Dieudonné a donc forcément été influencé par son impuissance à dépasser les cadres de pensée fortement suggérés par les médias. Il a donc décidé de faire cavalier seul. Et de frapper plus fort. De provoquer plus fort. De choquer plus fort. Et ça marche. La preuve. Tant les médias que la classe politique tout le monde tombe dans le panneau. On a cessé de réfléchir. On a cessé de s’intéresser. Il est tellement plus simple de condamner.

Malgré ses travers et la virulence de certains propos, et encore une fois même s’il m’agace par moment, je pense sincèrement que Dieudonné n’est pas le moins du monde antisémite. Bien au contraire. Il en joue. Et si les autorités compétentes s’étaient un tant soit peu intéressées à ses spectacles, elles s’apercevraient qu’il s’attaque à toutes les communautés sans exception. Et à juste titre.

Au final c’est un modèle de pensée qu’il dénonce. Et voilà ce qui dérange en réalité. Ce modèle de pensée, c’est celui qui amène la classe politique d’aujourd’hui et d’hier à se fourvoyer et à errer dans les méandres de la médiocrité et le mensonge tout en donnant des grandes leçons, à rompre le lien avec le monde réel c’est-à-dire nous. Mais nous ne sommes plus dupes.

C’est aussi celui qui pousse les médias à se faire l’écho démesuré de l’insignifiant, de porter les lobbies haut et fort, et de participer honteusement à la diabolisation médiatique de celui qui ne ressemble pas à l’autre. Et là je m’adresse à vous les médias : si aujourd’hui des abrutis se permettent de faire bêtement une quenelle devant les synagogues, créant la confusion sur le sens de ce geste qui était encore sans ambiguïté il y a peu, c’est uniquement grâce à vous. Si aujourd’hui l’image et le propos concourent à l’abrutissement des jeunes, c’est grâce à vous. Si aujourd’hui une telle affaire prend de telles proportions, c’est grâce à vous. Si aujourd’hui nous assistons impuissant à l’ébranlement du socle démocratique par une atteinte fondamentale à Liberté d’Expression, c’est grâce à vous. Et si la médiocrité du débat public atteint un tel niveau, c’est encore grâce à vous.

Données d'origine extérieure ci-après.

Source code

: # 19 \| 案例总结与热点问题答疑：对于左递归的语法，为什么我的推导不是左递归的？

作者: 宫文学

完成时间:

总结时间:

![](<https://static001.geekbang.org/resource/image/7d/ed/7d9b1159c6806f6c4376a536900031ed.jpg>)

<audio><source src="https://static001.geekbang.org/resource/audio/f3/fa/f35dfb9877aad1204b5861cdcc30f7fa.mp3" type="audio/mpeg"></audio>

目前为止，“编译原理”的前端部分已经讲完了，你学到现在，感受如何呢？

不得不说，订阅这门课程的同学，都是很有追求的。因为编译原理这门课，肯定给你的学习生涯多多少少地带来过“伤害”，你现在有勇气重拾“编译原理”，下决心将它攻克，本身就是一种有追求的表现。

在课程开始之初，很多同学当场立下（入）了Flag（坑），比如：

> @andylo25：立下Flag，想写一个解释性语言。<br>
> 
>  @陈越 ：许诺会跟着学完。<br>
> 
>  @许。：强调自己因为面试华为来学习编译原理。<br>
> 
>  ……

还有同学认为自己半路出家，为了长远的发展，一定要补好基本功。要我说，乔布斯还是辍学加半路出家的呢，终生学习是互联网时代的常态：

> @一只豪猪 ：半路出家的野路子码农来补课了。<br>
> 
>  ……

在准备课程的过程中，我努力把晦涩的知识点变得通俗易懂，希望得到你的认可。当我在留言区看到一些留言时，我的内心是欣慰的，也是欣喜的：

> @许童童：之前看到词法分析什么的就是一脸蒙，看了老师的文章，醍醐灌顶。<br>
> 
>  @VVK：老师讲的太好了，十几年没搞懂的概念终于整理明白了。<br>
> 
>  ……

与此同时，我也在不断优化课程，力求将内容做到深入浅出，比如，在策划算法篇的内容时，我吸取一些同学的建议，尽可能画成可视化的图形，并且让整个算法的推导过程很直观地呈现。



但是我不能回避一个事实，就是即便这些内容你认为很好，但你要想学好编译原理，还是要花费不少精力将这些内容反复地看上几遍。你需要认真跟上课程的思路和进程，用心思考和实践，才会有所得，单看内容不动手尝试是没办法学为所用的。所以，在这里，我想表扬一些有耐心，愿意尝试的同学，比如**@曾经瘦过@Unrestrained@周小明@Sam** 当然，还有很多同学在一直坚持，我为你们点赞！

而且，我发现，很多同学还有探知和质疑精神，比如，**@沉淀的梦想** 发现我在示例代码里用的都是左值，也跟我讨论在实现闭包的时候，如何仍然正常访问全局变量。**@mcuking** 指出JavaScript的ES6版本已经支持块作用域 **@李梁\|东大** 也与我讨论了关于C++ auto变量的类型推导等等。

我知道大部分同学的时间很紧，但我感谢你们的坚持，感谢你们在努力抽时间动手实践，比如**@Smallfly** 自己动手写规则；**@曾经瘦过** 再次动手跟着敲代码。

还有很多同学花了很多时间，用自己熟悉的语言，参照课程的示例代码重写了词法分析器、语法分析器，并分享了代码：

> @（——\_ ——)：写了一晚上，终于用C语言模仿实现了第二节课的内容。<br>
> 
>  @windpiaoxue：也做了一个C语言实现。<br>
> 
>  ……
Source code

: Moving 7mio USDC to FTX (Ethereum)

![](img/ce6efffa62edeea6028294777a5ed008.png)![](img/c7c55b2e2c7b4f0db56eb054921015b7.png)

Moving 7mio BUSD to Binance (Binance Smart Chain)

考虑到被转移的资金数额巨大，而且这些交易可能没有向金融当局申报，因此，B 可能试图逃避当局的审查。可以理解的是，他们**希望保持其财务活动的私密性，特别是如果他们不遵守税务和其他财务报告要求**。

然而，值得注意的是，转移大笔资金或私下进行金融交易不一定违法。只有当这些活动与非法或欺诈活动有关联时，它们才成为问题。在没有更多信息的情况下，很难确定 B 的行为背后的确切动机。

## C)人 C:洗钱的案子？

Je ne peux que vous implorer de changer de voie et de penser à nous, à nos attentes, à nos aspirations, à nos envies, d’abord de relever ce pays en se rappelant de ce pour quoi nous nous sommes battus, puis de changer, de réformer, d’avancer.

Cela ne peut plus durer. À tel point qu’il me vient juste l’envie de reprendre la quenelle de Coluche avec pour seul et véritable slogan : pour tous leur foutre au cul. Car  si nous vivons dans le même pays, nous ne sommes décidément pas du même monde.